### DATASET EXTRACT:
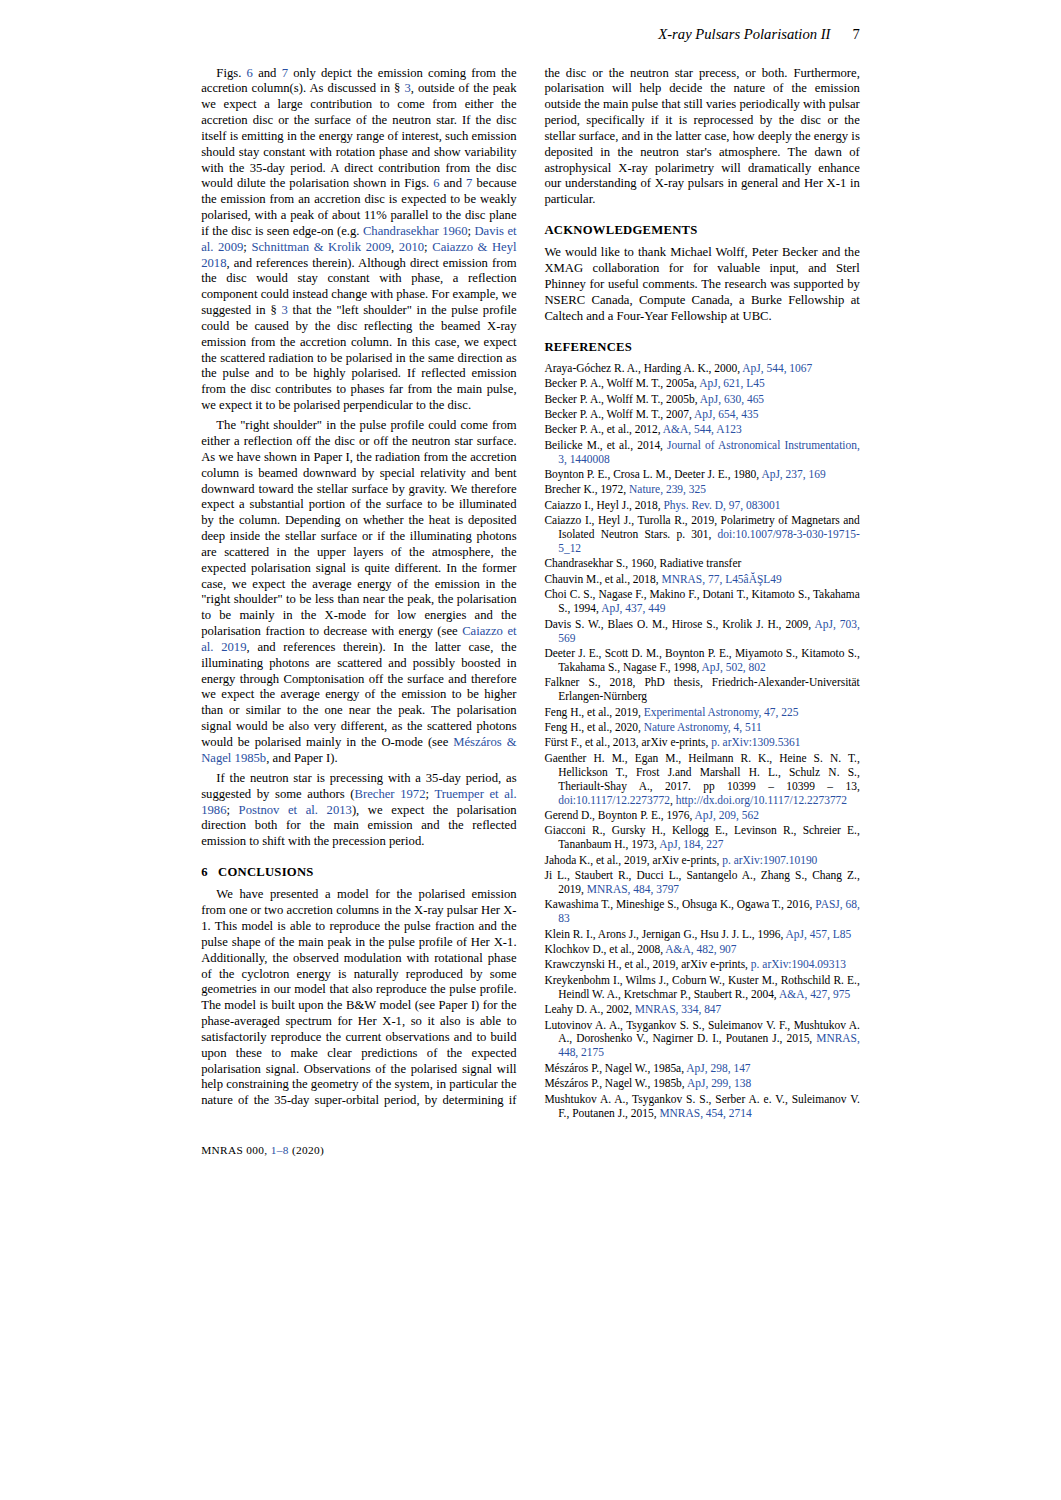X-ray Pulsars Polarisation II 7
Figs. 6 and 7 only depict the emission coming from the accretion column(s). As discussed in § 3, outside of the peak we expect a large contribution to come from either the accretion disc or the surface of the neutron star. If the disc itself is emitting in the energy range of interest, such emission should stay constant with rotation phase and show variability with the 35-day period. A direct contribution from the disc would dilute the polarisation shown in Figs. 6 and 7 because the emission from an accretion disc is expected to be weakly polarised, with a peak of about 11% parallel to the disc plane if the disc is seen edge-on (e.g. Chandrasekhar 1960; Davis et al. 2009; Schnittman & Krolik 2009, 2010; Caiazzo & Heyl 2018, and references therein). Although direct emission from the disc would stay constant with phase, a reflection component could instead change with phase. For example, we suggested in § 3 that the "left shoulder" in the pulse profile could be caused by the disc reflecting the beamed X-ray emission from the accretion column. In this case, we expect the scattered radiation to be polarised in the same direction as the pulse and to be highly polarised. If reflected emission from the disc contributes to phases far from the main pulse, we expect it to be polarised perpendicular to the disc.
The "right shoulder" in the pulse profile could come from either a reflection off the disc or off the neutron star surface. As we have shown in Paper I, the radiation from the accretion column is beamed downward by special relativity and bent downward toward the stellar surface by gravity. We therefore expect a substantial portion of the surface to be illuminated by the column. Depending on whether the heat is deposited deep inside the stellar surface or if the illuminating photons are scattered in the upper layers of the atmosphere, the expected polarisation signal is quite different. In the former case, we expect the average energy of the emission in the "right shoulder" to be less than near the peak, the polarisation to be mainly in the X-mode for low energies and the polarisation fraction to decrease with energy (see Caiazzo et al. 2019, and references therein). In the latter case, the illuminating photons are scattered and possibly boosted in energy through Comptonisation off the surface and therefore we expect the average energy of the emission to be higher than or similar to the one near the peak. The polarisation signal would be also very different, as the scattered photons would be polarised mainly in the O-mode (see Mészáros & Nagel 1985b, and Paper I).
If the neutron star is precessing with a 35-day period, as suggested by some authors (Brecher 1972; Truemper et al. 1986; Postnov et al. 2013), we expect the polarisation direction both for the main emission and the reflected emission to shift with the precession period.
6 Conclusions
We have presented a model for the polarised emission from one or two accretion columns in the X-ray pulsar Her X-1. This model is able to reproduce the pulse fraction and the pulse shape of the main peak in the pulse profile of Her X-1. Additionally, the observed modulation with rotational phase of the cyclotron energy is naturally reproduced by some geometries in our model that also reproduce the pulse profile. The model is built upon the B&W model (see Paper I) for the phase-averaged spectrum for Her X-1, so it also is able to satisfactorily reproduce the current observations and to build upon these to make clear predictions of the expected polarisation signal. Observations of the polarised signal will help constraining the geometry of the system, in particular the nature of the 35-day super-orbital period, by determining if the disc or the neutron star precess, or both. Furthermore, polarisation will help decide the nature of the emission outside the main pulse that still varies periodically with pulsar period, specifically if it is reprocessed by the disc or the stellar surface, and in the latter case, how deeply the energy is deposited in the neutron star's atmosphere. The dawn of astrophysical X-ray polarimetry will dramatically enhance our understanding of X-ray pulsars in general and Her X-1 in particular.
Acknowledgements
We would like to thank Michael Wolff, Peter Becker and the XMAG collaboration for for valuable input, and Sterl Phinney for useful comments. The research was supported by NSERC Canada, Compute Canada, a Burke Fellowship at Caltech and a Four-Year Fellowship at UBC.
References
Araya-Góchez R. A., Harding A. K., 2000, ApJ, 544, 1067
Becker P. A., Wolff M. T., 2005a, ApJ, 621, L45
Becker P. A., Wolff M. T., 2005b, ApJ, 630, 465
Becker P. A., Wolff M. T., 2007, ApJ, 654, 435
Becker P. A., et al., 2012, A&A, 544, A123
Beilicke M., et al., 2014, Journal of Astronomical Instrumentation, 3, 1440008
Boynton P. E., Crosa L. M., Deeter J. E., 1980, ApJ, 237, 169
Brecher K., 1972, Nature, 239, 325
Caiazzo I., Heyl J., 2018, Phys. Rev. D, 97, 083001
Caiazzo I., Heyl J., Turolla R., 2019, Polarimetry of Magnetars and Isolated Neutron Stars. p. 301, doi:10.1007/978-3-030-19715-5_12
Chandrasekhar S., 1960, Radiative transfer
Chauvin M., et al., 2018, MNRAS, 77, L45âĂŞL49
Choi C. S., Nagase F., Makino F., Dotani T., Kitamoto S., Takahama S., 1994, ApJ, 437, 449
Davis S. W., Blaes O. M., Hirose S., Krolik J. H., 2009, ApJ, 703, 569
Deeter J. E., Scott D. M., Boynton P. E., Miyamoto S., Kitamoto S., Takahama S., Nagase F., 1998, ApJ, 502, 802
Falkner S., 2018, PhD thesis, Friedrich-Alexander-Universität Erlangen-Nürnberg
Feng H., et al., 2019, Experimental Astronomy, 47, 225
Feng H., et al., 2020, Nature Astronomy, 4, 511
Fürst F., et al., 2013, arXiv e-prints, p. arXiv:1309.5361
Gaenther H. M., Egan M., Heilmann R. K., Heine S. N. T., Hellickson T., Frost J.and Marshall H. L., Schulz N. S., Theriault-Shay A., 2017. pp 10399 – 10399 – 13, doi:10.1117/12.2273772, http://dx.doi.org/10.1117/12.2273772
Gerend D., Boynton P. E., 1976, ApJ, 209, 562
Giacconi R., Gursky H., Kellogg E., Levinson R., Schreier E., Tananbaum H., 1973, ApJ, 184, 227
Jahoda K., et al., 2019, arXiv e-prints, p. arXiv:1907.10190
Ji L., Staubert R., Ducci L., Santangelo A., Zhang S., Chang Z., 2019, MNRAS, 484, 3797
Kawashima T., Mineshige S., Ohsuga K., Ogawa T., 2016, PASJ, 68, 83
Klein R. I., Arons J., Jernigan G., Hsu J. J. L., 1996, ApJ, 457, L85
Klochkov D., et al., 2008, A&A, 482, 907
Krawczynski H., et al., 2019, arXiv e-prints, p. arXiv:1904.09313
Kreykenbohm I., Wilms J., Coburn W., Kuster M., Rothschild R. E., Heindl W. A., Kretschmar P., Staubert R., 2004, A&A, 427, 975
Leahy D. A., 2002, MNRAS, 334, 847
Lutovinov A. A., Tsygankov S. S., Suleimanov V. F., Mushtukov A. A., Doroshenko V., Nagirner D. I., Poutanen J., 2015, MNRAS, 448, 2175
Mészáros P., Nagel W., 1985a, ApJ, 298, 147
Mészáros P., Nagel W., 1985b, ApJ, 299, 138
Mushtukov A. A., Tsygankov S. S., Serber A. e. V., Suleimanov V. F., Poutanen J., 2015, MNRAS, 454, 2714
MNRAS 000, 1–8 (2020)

### EXERCISE OBJECTIVE:
Give every entry again word for word; no images belong in the copy.

### TASK SOLUTION:
X-ray Pulsars Polarisation II 7
Figs. 6 and 7 only depict the emission coming from the accretion column(s). As discussed in § 3, outside of the peak we expect a large contribution to come from either the accretion disc or the surface of the neutron star. If the disc itself is emitting in the energy range of interest, such emission should stay constant with rotation phase and show variability with the 35-day period. A direct contribution from the disc would dilute the polarisation shown in Figs. 6 and 7 because the emission from an accretion disc is expected to be weakly polarised, with a peak of about 11% parallel to the disc plane if the disc is seen edge-on (e.g. Chandrasekhar 1960; Davis et al. 2009; Schnittman & Krolik 2009, 2010; Caiazzo & Heyl 2018, and references therein). Although direct emission from the disc would stay constant with phase, a reflection component could instead change with phase. For example, we suggested in § 3 that the "left shoulder" in the pulse profile could be caused by the disc reflecting the beamed X-ray emission from the accretion column. In this case, we expect the scattered radiation to be polarised in the same direction as the pulse and to be highly polarised. If reflected emission from the disc contributes to phases far from the main pulse, we expect it to be polarised perpendicular to the disc.
The "right shoulder" in the pulse profile could come from either a reflection off the disc or off the neutron star surface. As we have shown in Paper I, the radiation from the accretion column is beamed downward by special relativity and bent downward toward the stellar surface by gravity. We therefore expect a substantial portion of the surface to be illuminated by the column. Depending on whether the heat is deposited deep inside the stellar surface or if the illuminating photons are scattered in the upper layers of the atmosphere, the expected polarisation signal is quite different. In the former case, we expect the average energy of the emission in the "right shoulder" to be less than near the peak, the polarisation to be mainly in the X-mode for low energies and the polarisation fraction to decrease with energy (see Caiazzo et al. 2019, and references therein). In the latter case, the illuminating photons are scattered and possibly boosted in energy through Comptonisation off the surface and therefore we expect the average energy of the emission to be higher than or similar to the one near the peak. The polarisation signal would be also very different, as the scattered photons would be polarised mainly in the O-mode (see Mészáros & Nagel 1985b, and Paper I).
If the neutron star is precessing with a 35-day period, as suggested by some authors (Brecher 1972; Truemper et al. 1986; Postnov et al. 2013), we expect the polarisation direction both for the main emission and the reflected emission to shift with the precession period.
6 Conclusions
We have presented a model for the polarised emission from one or two accretion columns in the X-ray pulsar Her X-1. This model is able to reproduce the pulse fraction and the pulse shape of the main peak in the pulse profile of Her X-1. Additionally, the observed modulation with rotational phase of the cyclotron energy is naturally reproduced by some geometries in our model that also reproduce the pulse profile. The model is built upon the B&W model (see Paper I) for the phase-averaged spectrum for Her X-1, so it also is able to satisfactorily reproduce the current observations and to build upon these to make clear predictions of the expected polarisation signal. Observations of the polarised signal will help constraining the geometry of the system, in particular the nature of the 35-day super-orbital period, by determining if the disc or the neutron star precess, or both. Furthermore, polarisation will help decide the nature of the emission outside the main pulse that still varies periodically with pulsar period, specifically if it is reprocessed by the disc or the stellar surface, and in the latter case, how deeply the energy is deposited in the neutron star's atmosphere. The dawn of astrophysical X-ray polarimetry will dramatically enhance our understanding of X-ray pulsars in general and Her X-1 in particular.
Acknowledgements
We would like to thank Michael Wolff, Peter Becker and the XMAG collaboration for for valuable input, and Sterl Phinney for useful comments. The research was supported by NSERC Canada, Compute Canada, a Burke Fellowship at Caltech and a Four-Year Fellowship at UBC.
References
Araya-Góchez R. A., Harding A. K., 2000, ApJ, 544, 1067
Becker P. A., Wolff M. T., 2005a, ApJ, 621, L45
Becker P. A., Wolff M. T., 2005b, ApJ, 630, 465
Becker P. A., Wolff M. T., 2007, ApJ, 654, 435
Becker P. A., et al., 2012, A&A, 544, A123
Beilicke M., et al., 2014, Journal of Astronomical Instrumentation, 3, 1440008
Boynton P. E., Crosa L. M., Deeter J. E., 1980, ApJ, 237, 169
Brecher K., 1972, Nature, 239, 325
Caiazzo I., Heyl J., 2018, Phys. Rev. D, 97, 083001
Caiazzo I., Heyl J., Turolla R., 2019, Polarimetry of Magnetars and Isolated Neutron Stars. p. 301, doi:10.1007/978-3-030-19715-5_12
Chandrasekhar S., 1960, Radiative transfer
Chauvin M., et al., 2018, MNRAS, 77, L45âĂŞL49
Choi C. S., Nagase F., Makino F., Dotani T., Kitamoto S., Takahama S., 1994, ApJ, 437, 449
Davis S. W., Blaes O. M., Hirose S., Krolik J. H., 2009, ApJ, 703, 569
Deeter J. E., Scott D. M., Boynton P. E., Miyamoto S., Kitamoto S., Takahama S., Nagase F., 1998, ApJ, 502, 802
Falkner S., 2018, PhD thesis, Friedrich-Alexander-Universität Erlangen-Nürnberg
Feng H., et al., 2019, Experimental Astronomy, 47, 225
Feng H., et al., 2020, Nature Astronomy, 4, 511
Fürst F., et al., 2013, arXiv e-prints, p. arXiv:1309.5361
Gaenther H. M., Egan M., Heilmann R. K., Heine S. N. T., Hellickson T., Frost J.and Marshall H. L., Schulz N. S., Theriault-Shay A., 2017. pp 10399 – 10399 – 13, doi:10.1117/12.2273772, http://dx.doi.org/10.1117/12.2273772
Gerend D., Boynton P. E., 1976, ApJ, 209, 562
Giacconi R., Gursky H., Kellogg E., Levinson R., Schreier E., Tananbaum H., 1973, ApJ, 184, 227
Jahoda K., et al., 2019, arXiv e-prints, p. arXiv:1907.10190
Ji L., Staubert R., Ducci L., Santangelo A., Zhang S., Chang Z., 2019, MNRAS, 484, 3797
Kawashima T., Mineshige S., Ohsuga K., Ogawa T., 2016, PASJ, 68, 83
Klein R. I., Arons J., Jernigan G., Hsu J. J. L., 1996, ApJ, 457, L85
Klochkov D., et al., 2008, A&A, 482, 907
Krawczynski H., et al., 2019, arXiv e-prints, p. arXiv:1904.09313
Kreykenbohm I., Wilms J., Coburn W., Kuster M., Rothschild R. E., Heindl W. A., Kretschmar P., Staubert R., 2004, A&A, 427, 975
Leahy D. A., 2002, MNRAS, 334, 847
Lutovinov A. A., Tsygankov S. S., Suleimanov V. F., Mushtukov A. A., Doroshenko V., Nagirner D. I., Poutanen J., 2015, MNRAS, 448, 2175
Mészáros P., Nagel W., 1985a, ApJ, 298, 147
Mészáros P., Nagel W., 1985b, ApJ, 299, 138
Mushtukov A. A., Tsygankov S. S., Serber A. e. V., Suleimanov V. F., Poutanen J., 2015, MNRAS, 454, 2714
MNRAS 000, 1–8 (2020)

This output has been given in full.